Understanding solar

The Australian Government has recently launched a guide for households and small businesses interested in rooftop solar and batteries, which you may find helpful when understanding solar and what it can do for you.

Solar Accreditation Australia has an important role to play in helping consumers’ understanding solar and how SAA-accredited solar designers and installers can assist. We have put together the following information to help you navigate the process of having solar panels installed. If you have any questions, your local SAA-accredited solar experts will be happy to answer them.

Young teacher with solar panel teaching pupils understanding solar energy.

What is solar energy?

Solar energy is a clean and sustainable option for power compared to fossil fuels. It works by using solar panels, also known as photovoltaic (PV) panels, to turn sunlight into electricity. In a standard solar power setup, these panels convert sunlight into direct current (DC) electricity. Then, inverters change this power into alternating current (AC), which can be added to the electricity grid.

According to Australian government data, in 2022, solar power provided 14% of Australia’s electricity. Rooftop solar generation installed by homeowners and businesses grew 18% in 2022, and by an average of 22% per year since 2015. Large-scale solar generation – sometimes called solar farms, solar power plants or utility-scale solar – provided 5% of all Australian electricity generation in 2022.

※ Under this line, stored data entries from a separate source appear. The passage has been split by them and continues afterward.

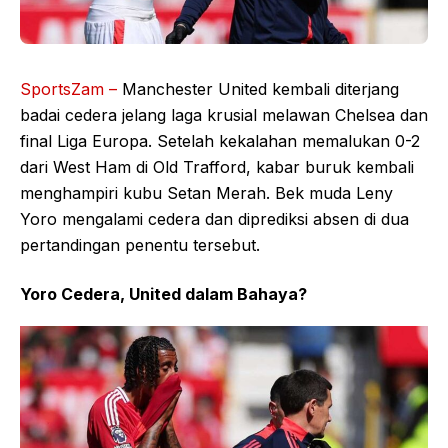
SportsZam –
Manchester United kembali diterjang
badai cedera jelang laga krusial melawan Chelsea dan
final Liga Europa. Setelah kekalahan memalukan 0-2
dari West Ham di Old Trafford, kabar buruk kembali
menghampiri kubu Setan Merah. Bek muda Leny
Yoro mengalami cedera dan diprediksi absen di dua
pertandingan penentu tersebut.
Yoro Cedera, United dalam Bahaya?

Choosing solar power for your home

The key to understanding solar is to figure out your energy needs. If you want to use solar energy and save money, start by checking your old electricity bills. Find the average amount of electricity you use each month, measured in kilowatt-hours (kWh). For example, if you use around 1000 kWh per month, you'll need solar panels that can generate at least that much electricity. If you're unsure, ask a solar expert for advice.

Check your roof. The size and direction of your roof matter when picking solar panels. The size decides how many panels you can have, while the direction affects how well they work. In Australia, panels facing north work best, but east and west-facing ones can also work well. If you want an in-depth assessment, ask a solar expert for guidance.

Set your budget. Make sure to find solar panels that give you good value for your money. The Australian government offers a rebate that can assist with the cost of installing solar at your property Depending on where you live, you might get more funding. Your Solar Accreditation Australia-accredited expert can tell you about this. Alternatively, you can check with you state or territory government website for further information on rebate schemes.

Check solar brands. To get a federal government rebate, make sure your solar panels are on the approved product list. Your solar expert can help you choose a trustworthy brand that will meet your requirements.

Get quotes. Get quotes from at least three different solar installers and make sure they are accredited by Solar Accreditation Australia. This helps you find the best price for your solar system and ensures that your installer is enrolled in a continuing professional development scheme to stay up to date with best practice.

A house with solar panels on its roof. Grey sky.

Installation and maintenance

The Australian Standards for solar installation requires you are given documentation for your system to ensure you are understanding solar. Your solar installer will give you information on how to safely turn your system on and off and who to contact for warranties. This is also important for anyone servicing your system. To keep your system working well, it's recommended your solar panels are serviced at least once every two years. Your solar installer will provide a schedule for maintenance.